• **WHAT YOU ARE ASKED TO DO**:
Write every line of text in the data below as a numbered list, leaving out any blank lines.
*** Opening of DATASET ENTRIES ***
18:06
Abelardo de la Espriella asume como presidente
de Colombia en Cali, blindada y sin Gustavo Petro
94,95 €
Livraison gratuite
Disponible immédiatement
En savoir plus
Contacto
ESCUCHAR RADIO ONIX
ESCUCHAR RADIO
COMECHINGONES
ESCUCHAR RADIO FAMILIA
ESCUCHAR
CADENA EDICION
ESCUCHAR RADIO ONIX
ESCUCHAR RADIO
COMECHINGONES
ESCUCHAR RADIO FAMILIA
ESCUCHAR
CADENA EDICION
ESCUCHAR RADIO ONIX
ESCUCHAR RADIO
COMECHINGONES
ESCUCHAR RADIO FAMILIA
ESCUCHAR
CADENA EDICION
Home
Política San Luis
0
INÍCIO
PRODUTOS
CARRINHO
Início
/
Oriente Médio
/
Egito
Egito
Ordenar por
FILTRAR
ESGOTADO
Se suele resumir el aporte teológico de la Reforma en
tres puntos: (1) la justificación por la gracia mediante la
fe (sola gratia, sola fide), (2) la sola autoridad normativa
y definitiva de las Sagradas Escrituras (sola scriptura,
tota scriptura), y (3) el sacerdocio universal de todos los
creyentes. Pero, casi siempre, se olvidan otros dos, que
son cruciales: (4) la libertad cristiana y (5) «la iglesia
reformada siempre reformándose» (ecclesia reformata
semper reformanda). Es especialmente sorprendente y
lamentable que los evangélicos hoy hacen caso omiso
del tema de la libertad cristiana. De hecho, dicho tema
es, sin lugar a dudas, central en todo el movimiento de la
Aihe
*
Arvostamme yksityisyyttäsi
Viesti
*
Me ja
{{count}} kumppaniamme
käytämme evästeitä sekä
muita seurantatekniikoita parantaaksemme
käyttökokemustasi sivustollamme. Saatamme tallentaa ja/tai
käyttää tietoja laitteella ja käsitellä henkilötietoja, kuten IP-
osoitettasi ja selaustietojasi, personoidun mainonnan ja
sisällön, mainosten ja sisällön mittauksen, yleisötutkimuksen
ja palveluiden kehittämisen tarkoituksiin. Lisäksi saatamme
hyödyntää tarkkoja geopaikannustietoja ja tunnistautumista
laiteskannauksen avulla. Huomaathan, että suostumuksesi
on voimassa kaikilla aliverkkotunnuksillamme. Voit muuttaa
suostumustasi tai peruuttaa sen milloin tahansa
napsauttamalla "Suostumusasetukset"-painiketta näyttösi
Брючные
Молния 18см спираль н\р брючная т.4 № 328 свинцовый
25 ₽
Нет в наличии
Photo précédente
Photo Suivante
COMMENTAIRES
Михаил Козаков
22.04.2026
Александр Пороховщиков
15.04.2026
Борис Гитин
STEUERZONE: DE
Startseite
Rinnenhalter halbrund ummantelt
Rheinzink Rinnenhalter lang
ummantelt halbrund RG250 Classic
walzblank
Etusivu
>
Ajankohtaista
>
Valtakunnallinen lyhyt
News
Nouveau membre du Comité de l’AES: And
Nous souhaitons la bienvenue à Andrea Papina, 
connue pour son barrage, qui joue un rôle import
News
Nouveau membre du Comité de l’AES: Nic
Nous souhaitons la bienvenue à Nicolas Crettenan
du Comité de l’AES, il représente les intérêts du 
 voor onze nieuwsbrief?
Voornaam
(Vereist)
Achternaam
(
*** Close of DATASET ENTRIES ***
• **YOUR RESPONSE**:
1. 18:06
2. Abelardo de la Espriella asume como presidente
3. de Colombia en Cali, blindada y sin Gustavo Petro
4. 94,95 €
5. Livraison gratuite
6. Disponible immédiatement
7. En savoir plus
8. Contacto
9. ESCUCHAR RADIO ONIX
10. ESCUCHAR RADIO
11. COMECHINGONES
12. ESCUCHAR RADIO FAMILIA
13. ESCUCHAR
14. CADENA EDICION
15. ESCUCHAR RADIO ONIX
16. ESCUCHAR RADIO
17. COMECHINGONES
18. ESCUCHAR RADIO FAMILIA
19. ESCUCHAR
20. CADENA EDICION
21. ESCUCHAR RADIO ONIX
22. ESCUCHAR RADIO
23. COMECHINGONES
24. ESCUCHAR RADIO FAMILIA
25. ESCUCHAR
26. CADENA EDICION
27. Home
28. Política San Luis
29. 0
30. INÍCIO
31. PRODUTOS
32. CARRINHO
33. Início
34. /
35. Oriente Médio
36. /
37. Egito
38. Egito
39. Ordenar por
40. FILTRAR
41. ESGOTADO
42. Se suele resumir el aporte teológico de la Reforma en
43. tres puntos: (1) la justificación por la gracia mediante la
44. fe (sola gratia, sola fide), (2) la sola autoridad normativa
45. y definitiva de las Sagradas Escrituras (sola scriptura,
46. tota scriptura), y (3) el sacerdocio universal de todos los
47. creyentes. Pero, casi siempre, se olvidan otros dos, que
48. son cruciales: (4) la libertad cristiana y (5) «la iglesia
49. reformada siempre reformándose» (ecclesia reformata
50. semper reformanda). Es especialmente sorprendente y
51. lamentable que los evangélicos hoy hacen caso omiso
52. del tema de la libertad cristiana. De hecho, dicho tema
53. es, sin lugar a dudas, central en todo el movimiento de la
54. Aihe
55. *
56. Arvostamme yksityisyyttäsi
57. Viesti
58. *
59. Me ja
60. {{count}} kumppaniamme
61. käytämme evästeitä sekä
62. muita seurantatekniikoita parantaaksemme
63. käyttökokemustasi sivustollamme. Saatamme tallentaa ja/tai
64. käyttää tietoja laitteella ja käsitellä henkilötietoja, kuten IP-
65. osoitettasi ja selaustietojasi, personoidun mainonnan ja
66. sisällön, mainosten ja sisällön mittauksen, yleisötutkimuksen
67. ja palveluiden kehittämisen tarkoituksiin. Lisäksi saatamme
68. hyödyntää tarkkoja geopaikannustietoja ja tunnistautumista
69. laiteskannauksen avulla. Huomaathan, että suostumuksesi
70. on voimassa kaikilla aliverkkotunnuksillamme. Voit muuttaa
71. suostumustasi tai peruuttaa sen milloin tahansa
72. napsauttamalla "Suostumusasetukset"-painiketta näyttösi
73. Брючные
74. Молния 18см спираль н\р брючная т.4 № 328 свинцовый
75. 25 ₽
76. Нет в наличии
77. Photo précédente
78. Photo Suivante
79. COMMENTAIRES
80. Михаил Козаков
81. 22.04.2026
82. Александр Пороховщиков
83. 15.04.2026
84. Борис Гитин
85. STEUERZONE: DE
86. Startseite
87. Rinnenhalter halbrund ummantelt
88. Rheinzink Rinnenhalter lang
89. ummantelt halbrund RG250 Classic
90. walzblank
91. Etusivu
92. >
93. Ajankohtaista
94. >
95. Valtakunnallinen lyhyt
96. News
97. Nouveau membre du Comité de l’AES: And
98. Nous souhaitons la bienvenue à Andrea Papina, 
99. connue pour son barrage, qui joue un rôle import
100. News
101. Nouveau membre du Comité de l’AES: Nic
102. Nous souhaitons la bienvenue à Nicolas Crettenan
103. du Comité de l’AES, il représente les intérêts du 
104.  voor onze nieuwsbrief?
105. Voornaam
106. (Vereist)
107. Achternaam
108. (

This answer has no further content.